Exercise brief :: From the listing below, pull out the lines that hold "obrigado".
::::::
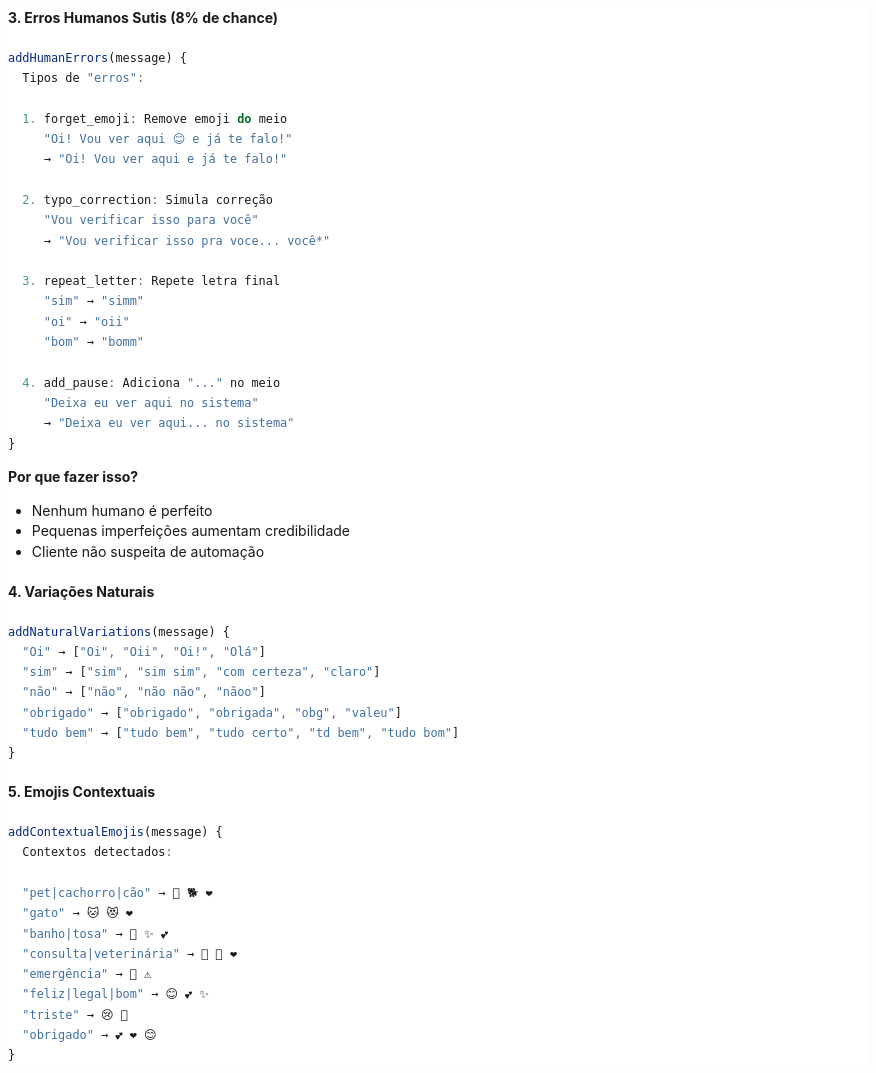 #### 3. Erros Humanos Sutis (8% de chance)

```typescript
addHumanErrors(message) {
  Tipos de "erros":

  1. forget_emoji: Remove emoji do meio
     "Oi! Vou ver aqui 😊 e já te falo!"
     → "Oi! Vou ver aqui e já te falo!"

  2. typo_correction: Simula correção
     "Vou verificar isso para você"
     → "Vou verificar isso pra voce... você*"

  3. repeat_letter: Repete letra final
     "sim" → "simm"
     "oi" → "oii"
     "bom" → "bomm"

  4. add_pause: Adiciona "..." no meio
     "Deixa eu ver aqui no sistema"
     → "Deixa eu ver aqui... no sistema"
}
```

**Por que fazer isso?**
- Nenhum humano é perfeito
- Pequenas imperfeições aumentam credibilidade
- Cliente não suspeita de automação

#### 4. Variações Naturais

```typescript
addNaturalVariations(message) {
  "Oi" → ["Oi", "Oii", "Oi!", "Olá"]
  "sim" → ["sim", "sim sim", "com certeza", "claro"]
  "não" → ["não", "não não", "nãoo"]
  "obrigado" → ["obrigado", "obrigada", "obg", "valeu"]
  "tudo bem" → ["tudo bem", "tudo certo", "td bem", "tudo bom"]
}
```

#### 5. Emojis Contextuais

```typescript
addContextualEmojis(message) {
  Contextos detectados:

  "pet|cachorro|cão" → 🐶 🐕 ❤️
  "gato" → 🐱 😻 ❤️
  "banho|tosa" → 🛁 ✨ 💕
  "consulta|veterinária" → 🏥 💉 ❤️
  "emergência" → 🚨 ⚠️
  "feliz|legal|bom" → 😊 💕 ✨
  "triste" → 😢 💙
  "obrigado" → 💕 ❤️ 😊
}
```
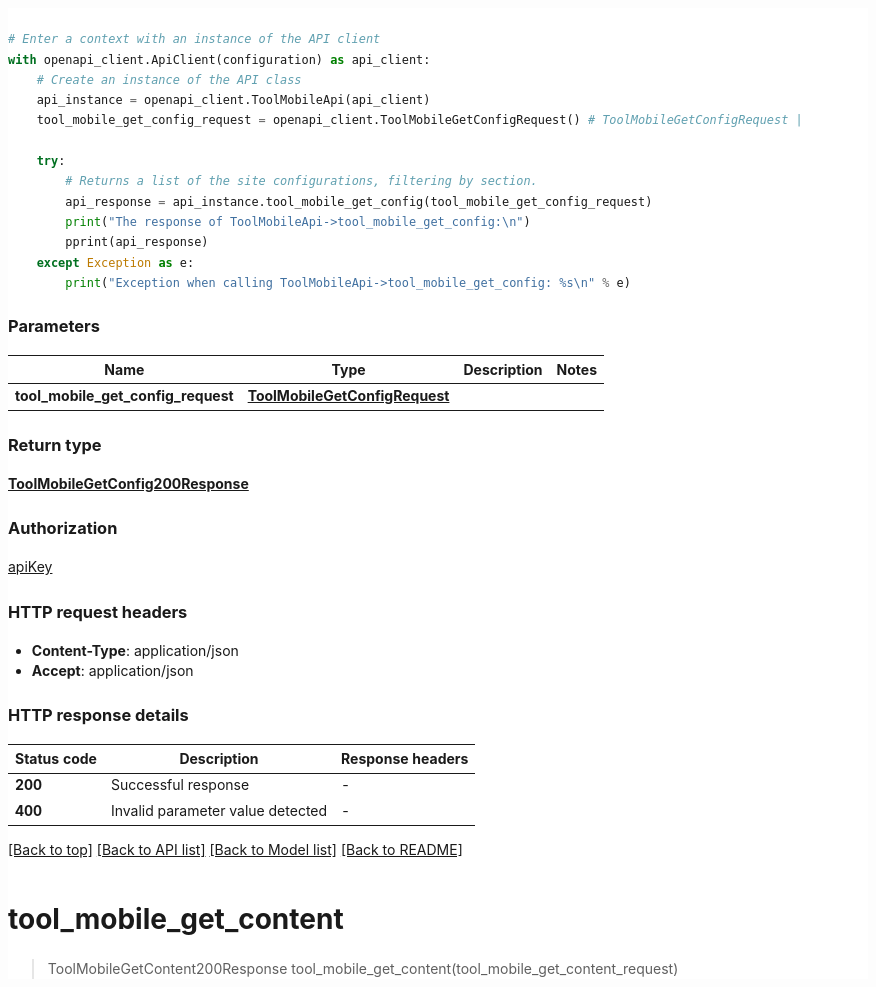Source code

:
 ```python

# Enter a context with an instance of the API client
with openapi_client.ApiClient(configuration) as api_client:
    # Create an instance of the API class
    api_instance = openapi_client.ToolMobileApi(api_client)
    tool_mobile_get_config_request = openapi_client.ToolMobileGetConfigRequest() # ToolMobileGetConfigRequest | 

    try:
        # Returns a list of the site configurations, filtering by section.
        api_response = api_instance.tool_mobile_get_config(tool_mobile_get_config_request)
        print("The response of ToolMobileApi->tool_mobile_get_config:\n")
        pprint(api_response)
    except Exception as e:
        print("Exception when calling ToolMobileApi->tool_mobile_get_config: %s\n" % e)
```



### Parameters


Name | Type | Description  | Notes
------------- | ------------- | ------------- | -------------
 **tool_mobile_get_config_request** | [**ToolMobileGetConfigRequest**](ToolMobileGetConfigRequest.md)|  | 

### Return type

[**ToolMobileGetConfig200Response**](ToolMobileGetConfig200Response.md)

### Authorization

[apiKey](../README.md#apiKey)

### HTTP request headers

 - **Content-Type**: application/json
 - **Accept**: application/json

### HTTP response details

| Status code | Description | Response headers |
|-------------|-------------|------------------|
**200** | Successful response |  -  |
**400** | Invalid parameter value detected |  -  |

[[Back to top]](#) [[Back to API list]](../README.md#documentation-for-api-endpoints) [[Back to Model list]](../README.md#documentation-for-models) [[Back to README]](../README.md)

# **tool_mobile_get_content**
> ToolMobileGetContent200Response tool_mobile_get_content(tool_mobile_get_content_request)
::::::
Task result ::
  "obrigado" → ["obrigado", "obrigada", "obg", "valeu"]
  "obrigado" → 💕 ❤️ 😊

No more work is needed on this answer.